_Given problem_. Please copy every line of all the records below word for word, with nothing changed, added or left out.

_Information shown_.
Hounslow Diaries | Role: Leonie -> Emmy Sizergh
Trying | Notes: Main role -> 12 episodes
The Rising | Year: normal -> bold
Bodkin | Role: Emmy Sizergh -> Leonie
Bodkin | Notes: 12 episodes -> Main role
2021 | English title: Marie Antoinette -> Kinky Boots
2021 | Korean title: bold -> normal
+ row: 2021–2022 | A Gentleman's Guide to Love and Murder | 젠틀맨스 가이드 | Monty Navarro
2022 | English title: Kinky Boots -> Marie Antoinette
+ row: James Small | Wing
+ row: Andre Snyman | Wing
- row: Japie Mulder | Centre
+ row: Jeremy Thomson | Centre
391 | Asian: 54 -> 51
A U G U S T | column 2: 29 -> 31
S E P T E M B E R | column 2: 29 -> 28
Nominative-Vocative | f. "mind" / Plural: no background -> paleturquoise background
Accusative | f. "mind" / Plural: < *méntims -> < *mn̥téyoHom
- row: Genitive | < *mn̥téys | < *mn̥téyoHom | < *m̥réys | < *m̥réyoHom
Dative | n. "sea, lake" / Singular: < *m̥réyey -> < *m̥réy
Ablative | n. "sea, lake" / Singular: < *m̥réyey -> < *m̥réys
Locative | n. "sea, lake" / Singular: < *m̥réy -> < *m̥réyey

_Answer in full_.
Hounslow Diaries | Role: Leonie -> Emmy Sizergh
Trying | Notes: Main role -> 12 episodes
The Rising | Year: normal -> bold
Bodkin | Role: Emmy Sizergh -> Leonie
Bodkin | Notes: 12 episodes -> Main role
2021 | English title: Marie Antoinette -> Kinky Boots
2021 | Korean title: bold -> normal
+ row: 2021–2022 | A Gentleman's Guide to Love and Murder | 젠틀맨스 가이드 | Monty Navarro
2022 | English title: Kinky Boots -> Marie Antoinette
+ row: James Small | Wing
+ row: Andre Snyman | Wing
- row: Japie Mulder | Centre
+ row: Jeremy Thomson | Centre
391 | Asian: 54 -> 51
A U G U S T | column 2: 29 -> 31
S E P T E M B E R | column 2: 29 -> 28
Nominative-Vocative | f. "mind" / Plural: no background -> paleturquoise background
Accusative | f. "mind" / Plural: < *méntims -> < *mn̥téyoHom
- row: Genitive | < *mn̥téys | < *mn̥téyoHom | < *m̥réys | < *m̥réyoHom
Dative | n. "sea, lake" / Singular: < *m̥réyey -> < *m̥réy
Ablative | n. "sea, lake" / Singular: < *m̥réyey -> < *m̥réys
Locative | n. "sea, lake" / Singular: < *m̥réy -> < *m̥réyey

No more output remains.